Putin will not stop until he is stopped

Piercamillo Falasca
22/08/2025
Frontiers

Putin is not going to stop until he is stopped. Putin only understands strength.” – With this stark sentence, former US Vice-President Mike Pence condensed the meaning of a historical lesson that the West seems to forget in recurring waves. In the face of Russian aggression in Ukraine, it is neither accommodating diplomacy nor downward compromise that guarantees peace, but deterrence, steadfastness, a willingness to resist.

The logic of force

Russian foreign policy over the past twenty years leaves no room for doubt: from Grozny to Tbilisi, from Donetsk to Kyiv, Vladimir Putin has shown that he interprets every Western concession as a sign of weakness. The language he understands – and reacts to – is not that of multilateral conferences or prospectlessly evoked peace talks, but that of force. It is no coincidence that after the American withdrawal from Afghanistan and European ambiguities over energy sanctions, the Kremlin took the opportunity to expand its sphere of influence with a large-scale invasion.

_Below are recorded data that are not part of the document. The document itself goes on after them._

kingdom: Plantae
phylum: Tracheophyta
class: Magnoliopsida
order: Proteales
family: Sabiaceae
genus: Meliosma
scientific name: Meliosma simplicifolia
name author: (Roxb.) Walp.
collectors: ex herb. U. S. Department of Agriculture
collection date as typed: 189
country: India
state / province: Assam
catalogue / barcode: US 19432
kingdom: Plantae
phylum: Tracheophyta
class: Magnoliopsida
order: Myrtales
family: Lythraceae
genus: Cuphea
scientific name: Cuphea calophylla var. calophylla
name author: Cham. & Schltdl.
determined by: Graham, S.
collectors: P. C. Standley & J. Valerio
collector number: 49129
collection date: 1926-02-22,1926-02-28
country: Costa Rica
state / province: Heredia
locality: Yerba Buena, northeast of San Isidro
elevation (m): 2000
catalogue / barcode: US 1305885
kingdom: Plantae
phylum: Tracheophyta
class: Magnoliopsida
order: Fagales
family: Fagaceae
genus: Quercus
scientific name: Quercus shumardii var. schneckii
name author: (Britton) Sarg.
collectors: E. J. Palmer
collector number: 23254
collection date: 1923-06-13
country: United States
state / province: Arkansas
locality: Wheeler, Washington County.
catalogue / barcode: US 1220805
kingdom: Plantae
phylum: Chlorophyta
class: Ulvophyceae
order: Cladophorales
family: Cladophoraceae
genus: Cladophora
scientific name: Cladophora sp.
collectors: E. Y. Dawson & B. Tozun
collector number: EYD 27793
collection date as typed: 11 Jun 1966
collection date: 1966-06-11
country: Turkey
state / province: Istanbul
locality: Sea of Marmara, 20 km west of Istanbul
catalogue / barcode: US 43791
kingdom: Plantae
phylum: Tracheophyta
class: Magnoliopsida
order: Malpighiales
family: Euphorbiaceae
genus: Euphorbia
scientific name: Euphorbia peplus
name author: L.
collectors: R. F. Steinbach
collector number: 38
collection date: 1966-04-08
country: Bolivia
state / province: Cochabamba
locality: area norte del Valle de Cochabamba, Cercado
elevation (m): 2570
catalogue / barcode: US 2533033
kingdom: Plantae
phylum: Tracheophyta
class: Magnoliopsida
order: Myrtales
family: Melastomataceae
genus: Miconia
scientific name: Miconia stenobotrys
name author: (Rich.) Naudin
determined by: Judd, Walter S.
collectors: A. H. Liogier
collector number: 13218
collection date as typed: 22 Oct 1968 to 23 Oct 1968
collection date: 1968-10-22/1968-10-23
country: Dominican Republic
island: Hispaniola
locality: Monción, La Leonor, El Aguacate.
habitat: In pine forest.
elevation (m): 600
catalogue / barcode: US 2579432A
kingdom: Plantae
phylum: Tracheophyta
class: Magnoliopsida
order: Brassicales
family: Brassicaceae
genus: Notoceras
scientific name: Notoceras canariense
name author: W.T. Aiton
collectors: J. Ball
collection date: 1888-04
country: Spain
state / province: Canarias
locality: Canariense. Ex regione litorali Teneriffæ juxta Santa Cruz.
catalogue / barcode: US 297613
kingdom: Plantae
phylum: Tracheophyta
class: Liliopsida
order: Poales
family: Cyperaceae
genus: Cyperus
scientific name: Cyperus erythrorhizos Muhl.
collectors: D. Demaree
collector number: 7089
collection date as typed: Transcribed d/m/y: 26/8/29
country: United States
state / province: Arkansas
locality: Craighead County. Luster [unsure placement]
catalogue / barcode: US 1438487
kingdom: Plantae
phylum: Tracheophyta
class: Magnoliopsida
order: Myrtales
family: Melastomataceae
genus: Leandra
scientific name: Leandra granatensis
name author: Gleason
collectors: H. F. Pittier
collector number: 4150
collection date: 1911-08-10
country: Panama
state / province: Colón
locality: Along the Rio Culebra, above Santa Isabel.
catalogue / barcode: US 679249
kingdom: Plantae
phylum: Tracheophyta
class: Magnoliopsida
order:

The risk of diplomatic illusion

Pence’s sentence should be engraved on the desks of those in Europe who keep repeating that ‘we need more dialogue with Moscow’. Not because dialogue is in itself to be rejected, but because, in the current context, it only means offering time and margins to an aggressor that has no intention of backing down. Thinking of stopping the war with territorial concessions or the abandonment of Ukraine’s Euro-Atlantic aspirations is tantamount to handing Putin the prize of his strategy: the demonstration that violence pays.

The Budapest Memorandum betrayed

A particularly bitter warning comes from 1994, when Ukraine, having just emerged from the Soviet orbit, agreed to give up the world’s third largest nuclear arsenal in exchange for security guarantees. With the Budapest Memorandum, Russia, the US and the UK solemnly pledged to respect its territorial integrity and sovereignty. Those signatures were supposed to enshrine a new European order based on trust and cooperation. Today we know that that agreement has been completely disregarded: Moscow has not only broken its promise, but has turned Ukraine into a prime target of its own imperial ambitions. Even the other signatories, while supporting Kyiv, were unable to prevent Russian aggression. The Budapest Memorandum affair demonstrates that the force of international guarantees is null and void if not backed by real deterrence: peace, in other words, does not rest on paper but on the concrete commitment of states to defend those who suffer aggression.



The European choice

If the European Union really wants to be a geopolitical player and not just an economic space, it must take note of this reality: Ukraine also resists for us. The freedom, the security of our democracies, the stability of the continent depend on the ability to support Kyiv with adequate military, economic and political means. This is not a duty ‘out of altruism’, but an investment in our own political and strategic survival.

History teaches us that aggressive regimes are not appeased by half-measures. In the 20th century we saw it with Hitler and Stalin; today we see it with Putin. Mike Pence’s words are a warning: the Kremlin knows no pauses, no compromises. It knows only strength. It is up to us to decide whether to exercise it or suffer the consequences.